Beate Rathmayr: Linz ist mit anderen Hauptstädten ganz schwer zu vergleichen, weil jede Stadt eine andere Basis hat. Ich glaube, das ist schwierig zu erklären und da bin ich mir auch nicht ganz sicher, aber diese Grundlage … diese Stadt hat als Stadt einfach wirklich Potenzial, auch etwas in einem kulturellen oder in einem Kunst- und Kulturschaffen zu bearbeiten oder mitzutragen. Was vielleicht ein bisschen ein Problem ist, dass wir immer etwas anderes sein wollen als wir sind. Wir sind eine Arbeiterstadt, es gibt einfach eine Industrie, die ganz wichtig ist oder es gibt einfach eine Geschichte, mit der man irgendwie arbeiten muss. Und das macht es vielleicht auch so spannend, weil sie so eine reale Stadt ist, finde ich. So ist halt das Leben und … also ich finde das sehr spannend.

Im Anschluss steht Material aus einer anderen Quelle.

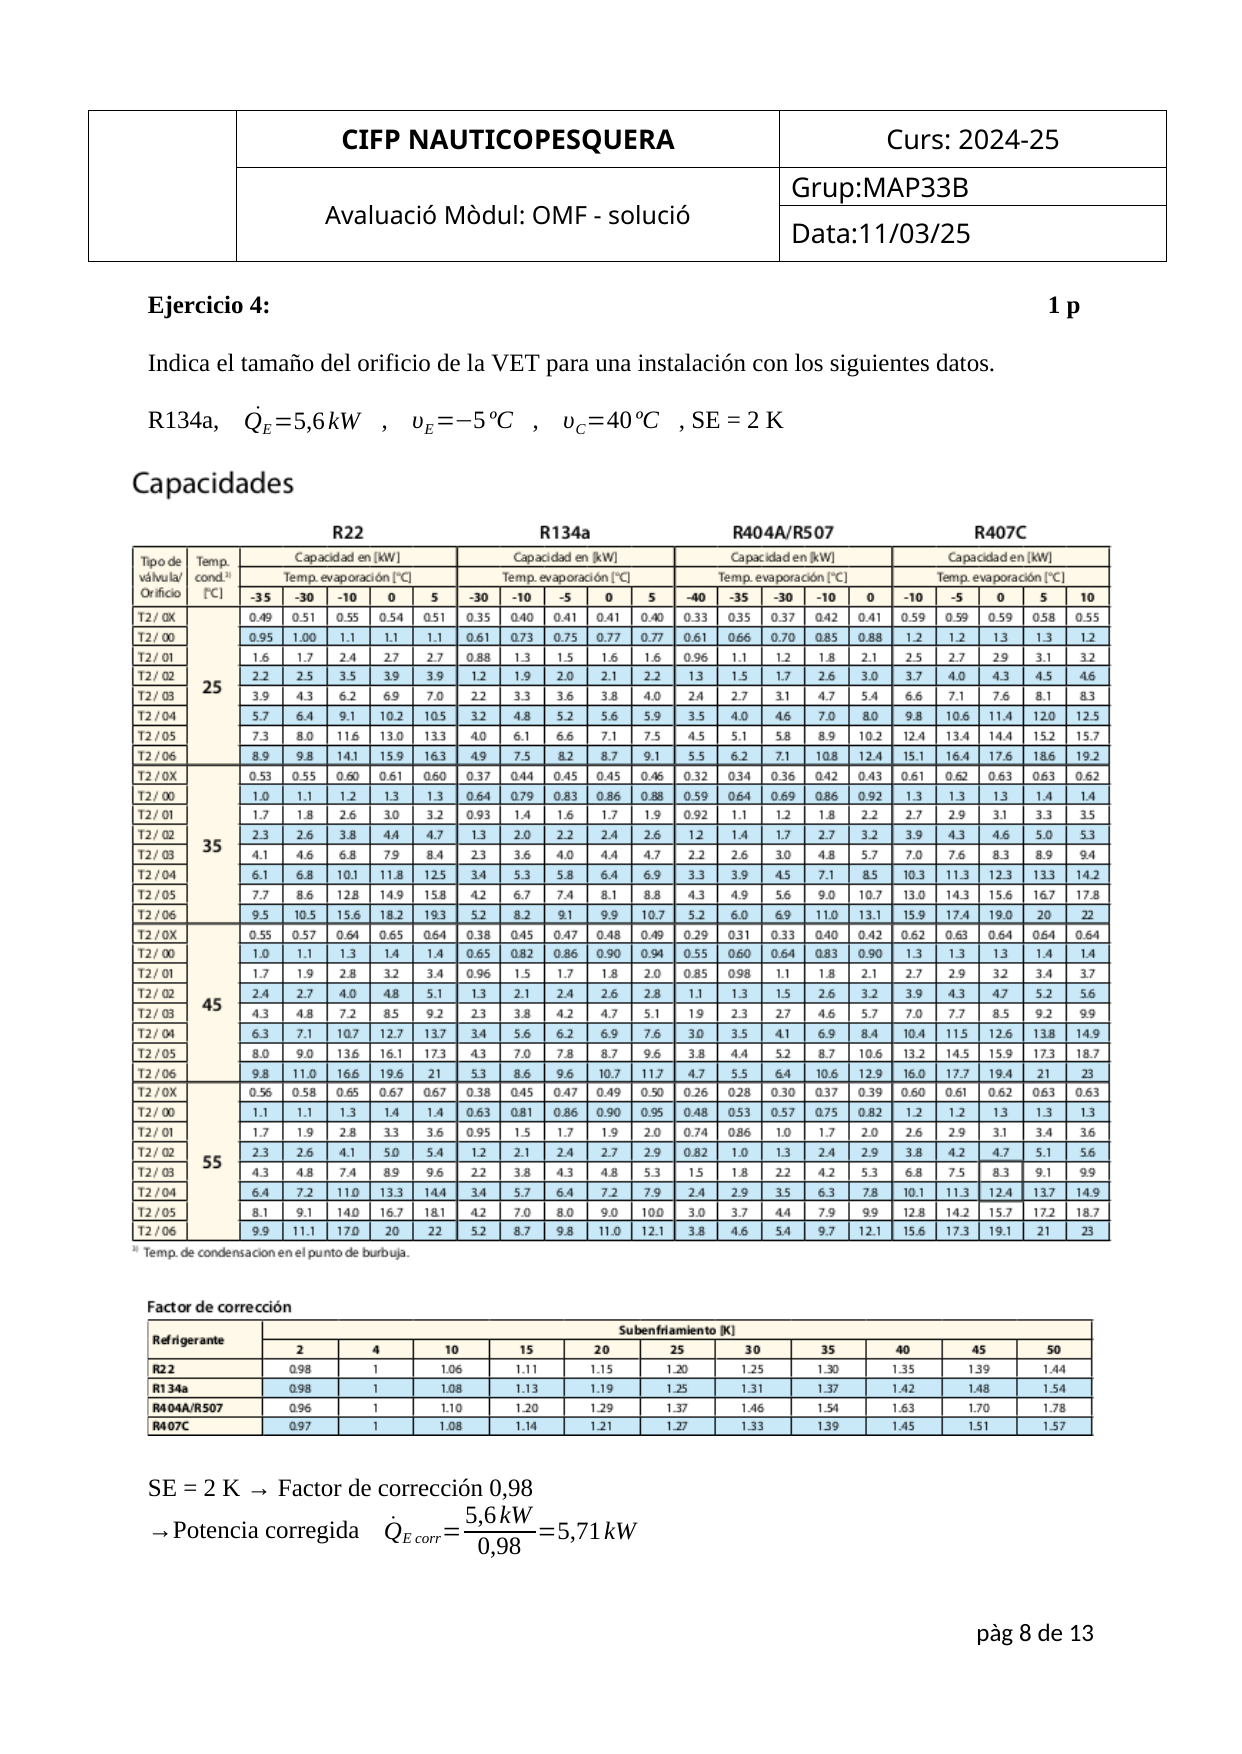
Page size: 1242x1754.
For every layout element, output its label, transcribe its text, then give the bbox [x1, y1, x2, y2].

text →Potencia corregida [148, 1502, 1094, 1561]
text SE = 2 K → Factor de corrección 0,98 [148, 1473, 1094, 1502]
text Ejercicio 4: 1 p [148, 290, 1094, 319]
text R134a, , , , SE = 2 K [148, 405, 1094, 438]
picture [118, 466, 1123, 1270]
picture [147, 1300, 1094, 1436]
text Indica el tamaño del orificio de la VET para una instalación con los siguientes datos. [148, 348, 1094, 377]
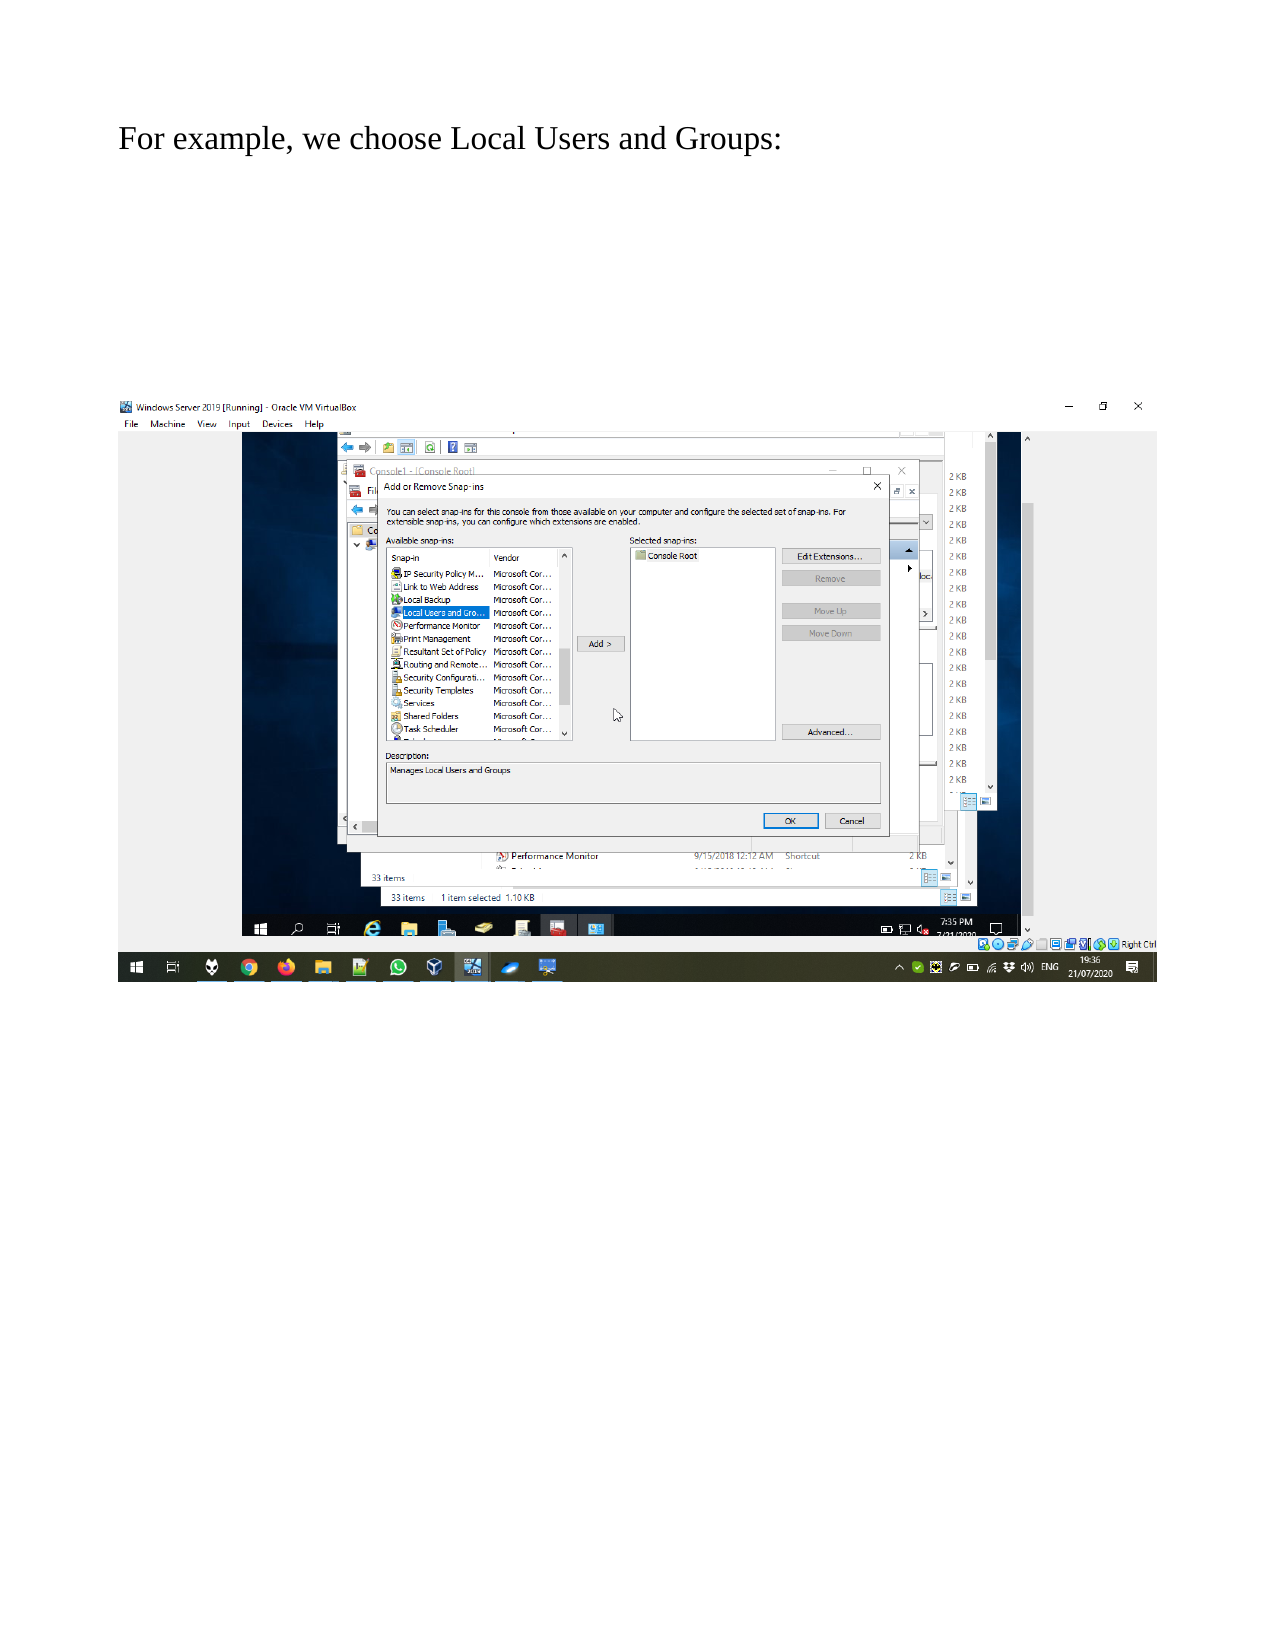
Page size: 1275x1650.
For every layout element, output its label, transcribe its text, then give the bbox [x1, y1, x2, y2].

text For example, we choose Local Users and Groups: [118, 118, 1157, 156]
picture [118, 398, 1157, 982]
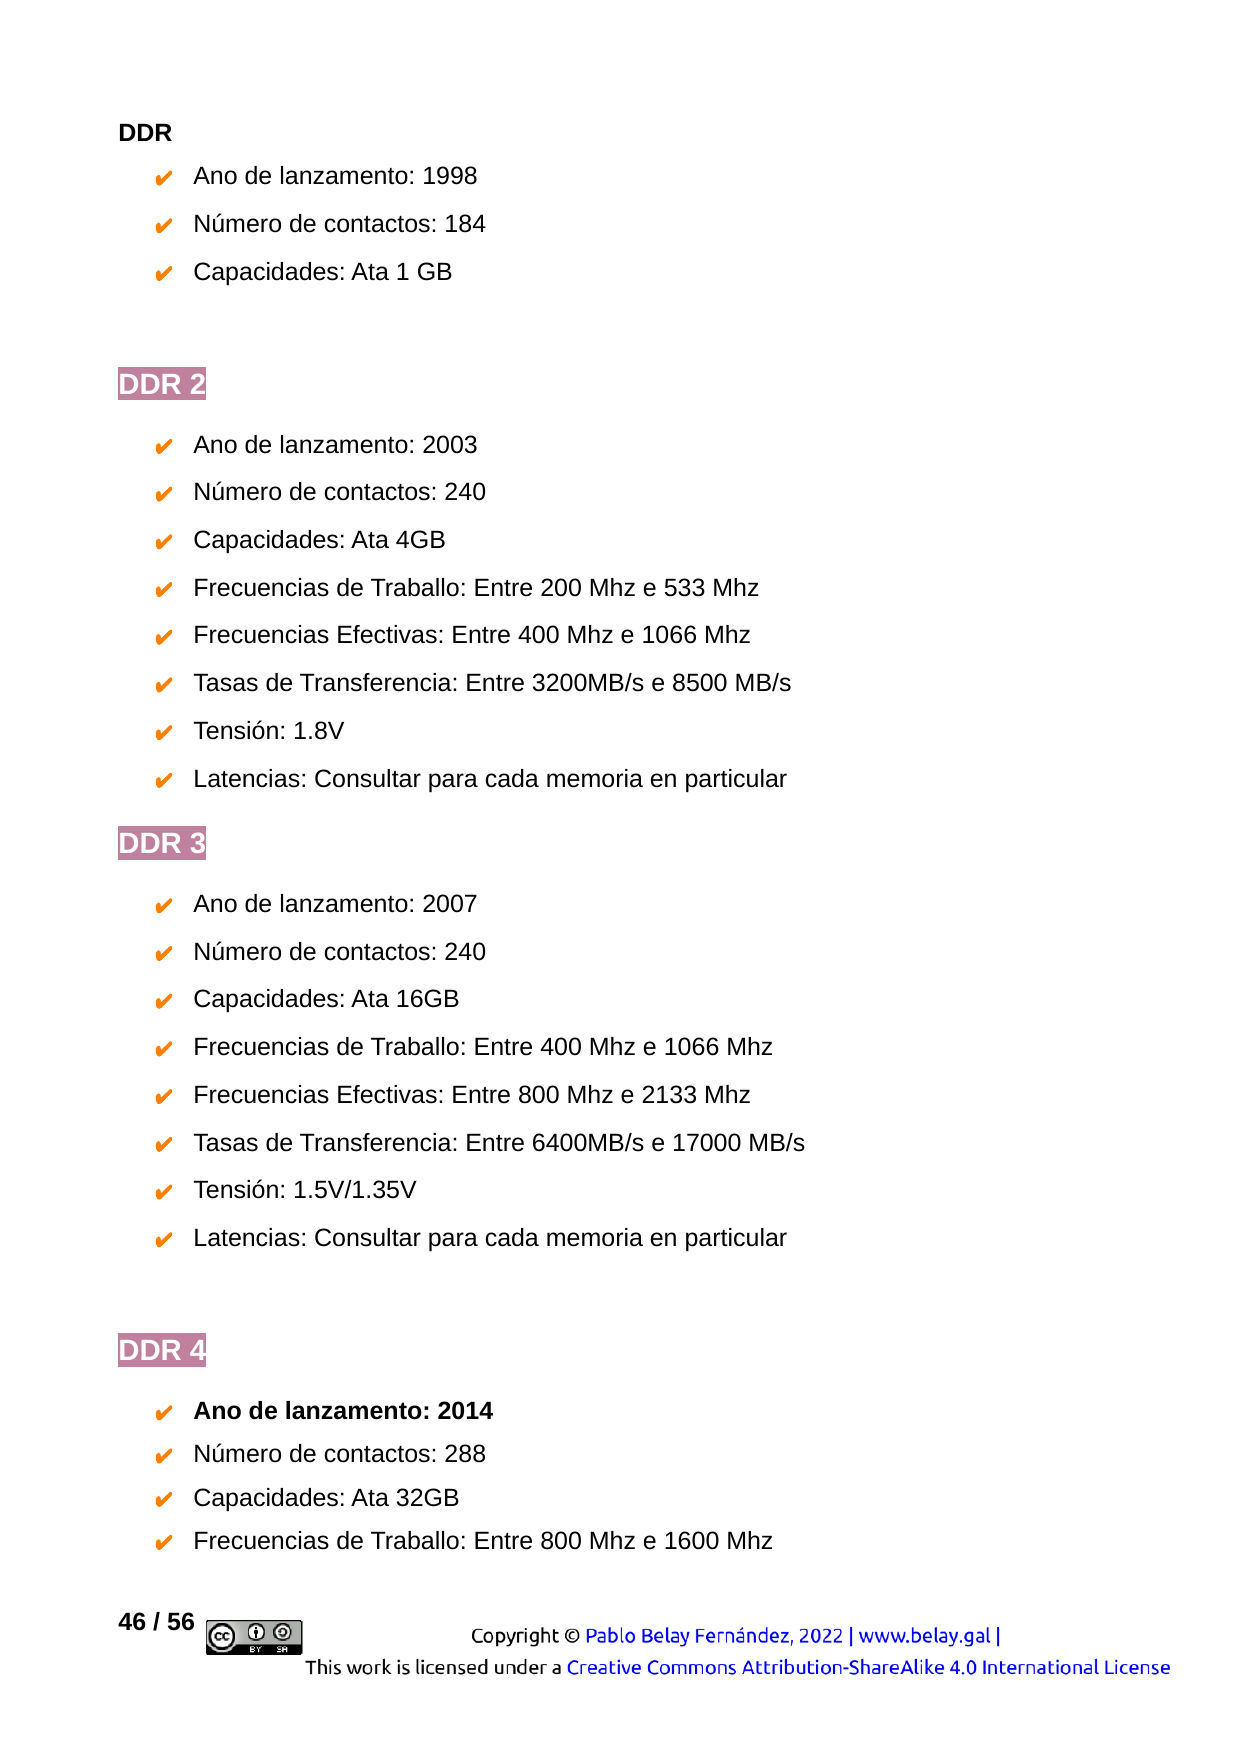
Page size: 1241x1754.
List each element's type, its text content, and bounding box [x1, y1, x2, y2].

list Número de contactos: 240 [156, 937, 1122, 966]
list Frecuencias Efectivas: Entre 800 Mhz e 2133 Mhz [156, 1080, 1122, 1109]
list Capacidades: Ata 1 GB [156, 257, 1122, 286]
subtitle DDR 3 [206, 826, 1122, 860]
list Ano de lanzamento: 2007 [156, 889, 1122, 918]
list Tensión: 1.5V/1.35V [156, 1175, 1122, 1204]
subtitle DDR 2 [206, 367, 1122, 400]
list Tasas de Transferencia: Entre 3200MB/s e 8500 MB/s [156, 668, 1122, 697]
list Frecuencias Efectivas: Entre 400 Mhz e 1066 Mhz [156, 621, 1122, 649]
list Capacidades: Ata 32GB [156, 1482, 1122, 1511]
list Frecuencias de Traballo: Entre 200 Mhz e 533 Mhz [156, 573, 1122, 602]
list Ano de lanzamento: 1998 [156, 161, 1122, 190]
subtitle DDR 4 [206, 1333, 1122, 1367]
list Ano de lanzamento: 2014 [156, 1396, 1122, 1425]
text DDR [118, 118, 1122, 147]
list Tasas de Transferencia: Entre 6400MB/s e 17000 MB/s [156, 1128, 1122, 1156]
list Tensión: 1.8V [156, 716, 1122, 745]
list Número de contactos: 184 [156, 209, 1122, 238]
list Latencias: Consultar para cada memoria en particular [156, 1223, 1122, 1252]
list Capacidades: Ata 16GB [156, 984, 1122, 1013]
picture [200, 1604, 1205, 1690]
list Capacidades: Ata 4GB [156, 525, 1122, 554]
list Ano de lanzamento: 2003 [156, 430, 1122, 458]
list Frecuencias de Traballo: Entre 800 Mhz e 1600 Mhz [156, 1526, 1122, 1554]
list Latencias: Consultar para cada memoria en particular [156, 764, 1122, 792]
list Número de contactos: 288 [156, 1439, 1122, 1468]
list Frecuencias de Traballo: Entre 400 Mhz e 1066 Mhz [156, 1032, 1122, 1061]
list Número de contactos: 240 [156, 477, 1122, 506]
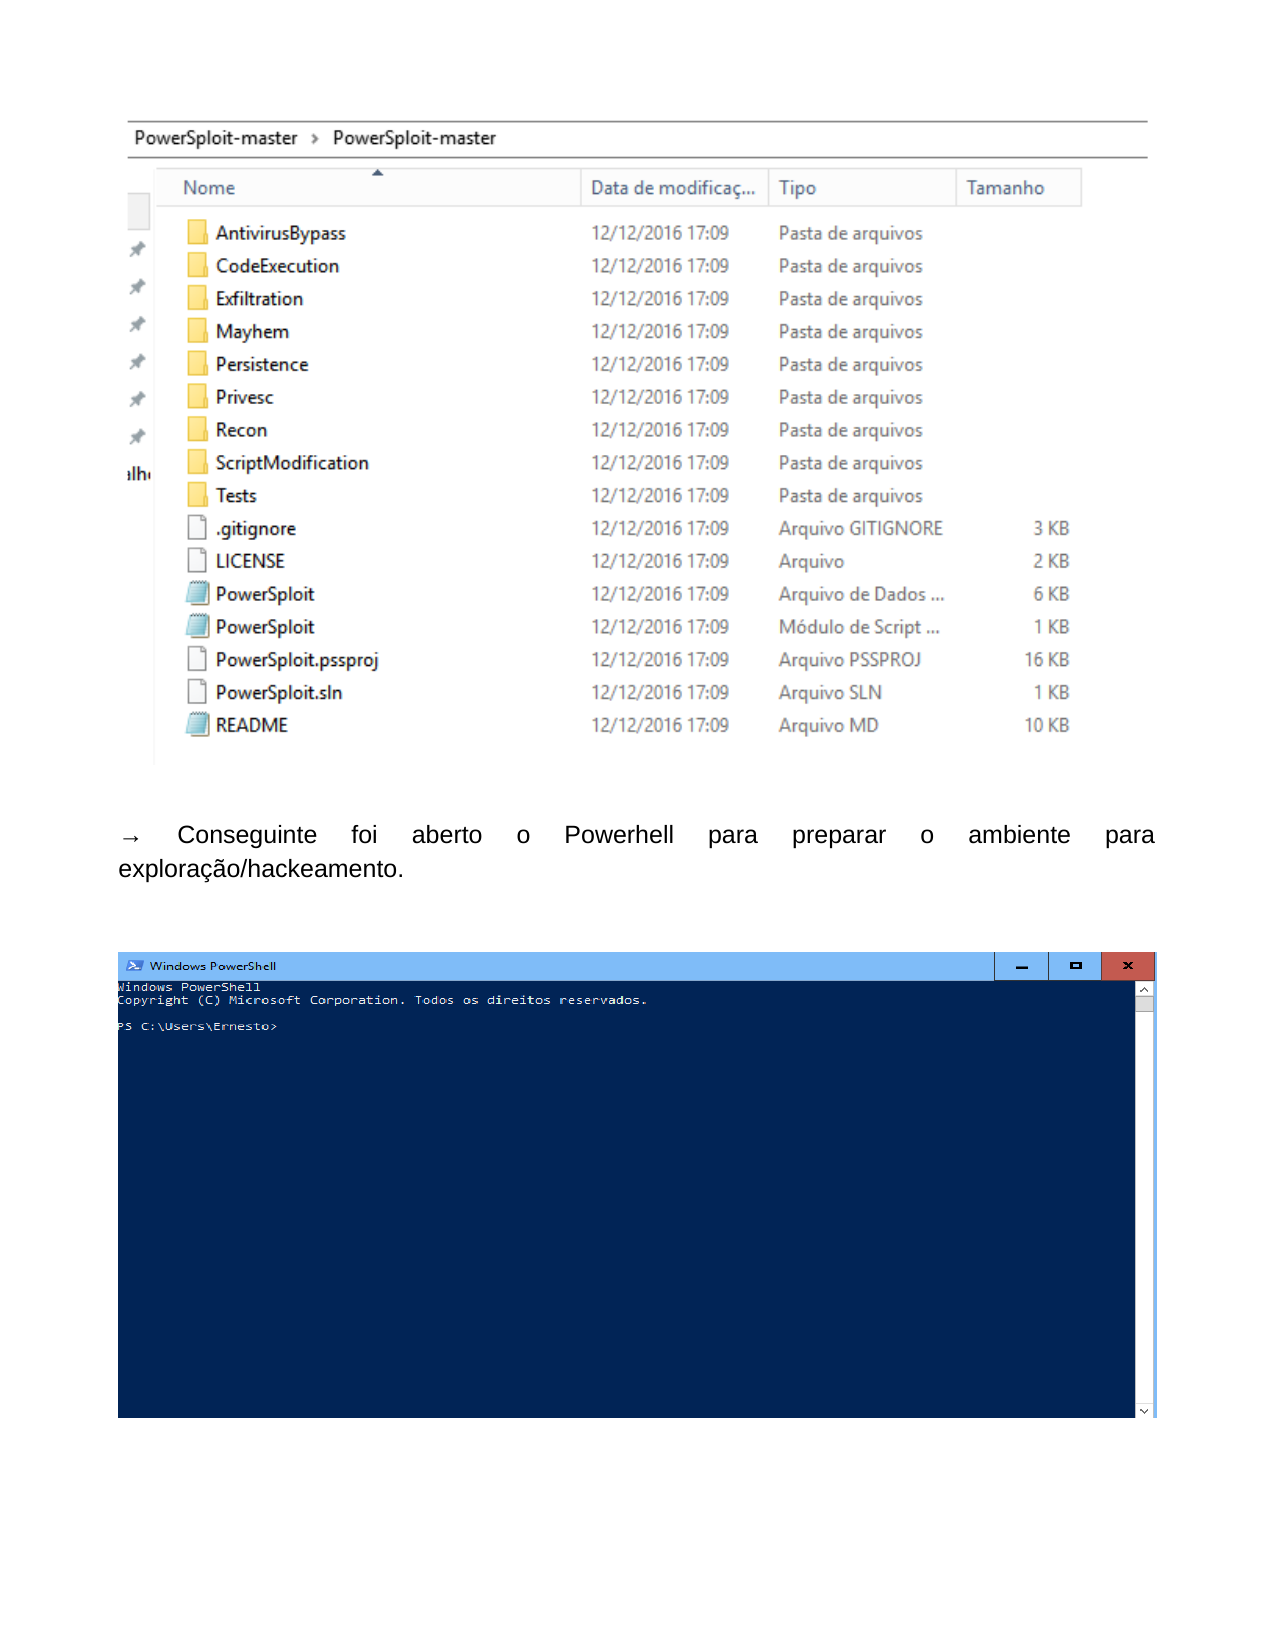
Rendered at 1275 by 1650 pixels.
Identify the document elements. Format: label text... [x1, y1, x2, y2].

Wenn ich jetzt zum Beispiel zum Vergleich … das ist schon ganz lange aus, aber das habe ich gemerkt, wie ich in Holland war, Amsterdam, Rotterdam war für mich auch so ein Vergleich. In Rotterdam ist einfach das Leben Thema und da passiert eine andere Art, sich auszudrücken wie in Amsterdam.

Denkst du, wenn man Amsterdam oder Rotterdam sagt, dass man dort nach Linz fragt?

Beate Rathmayr: Nein, das glaube ich nicht. Das kann ich jetzt ganz leicht und schnell beantworten.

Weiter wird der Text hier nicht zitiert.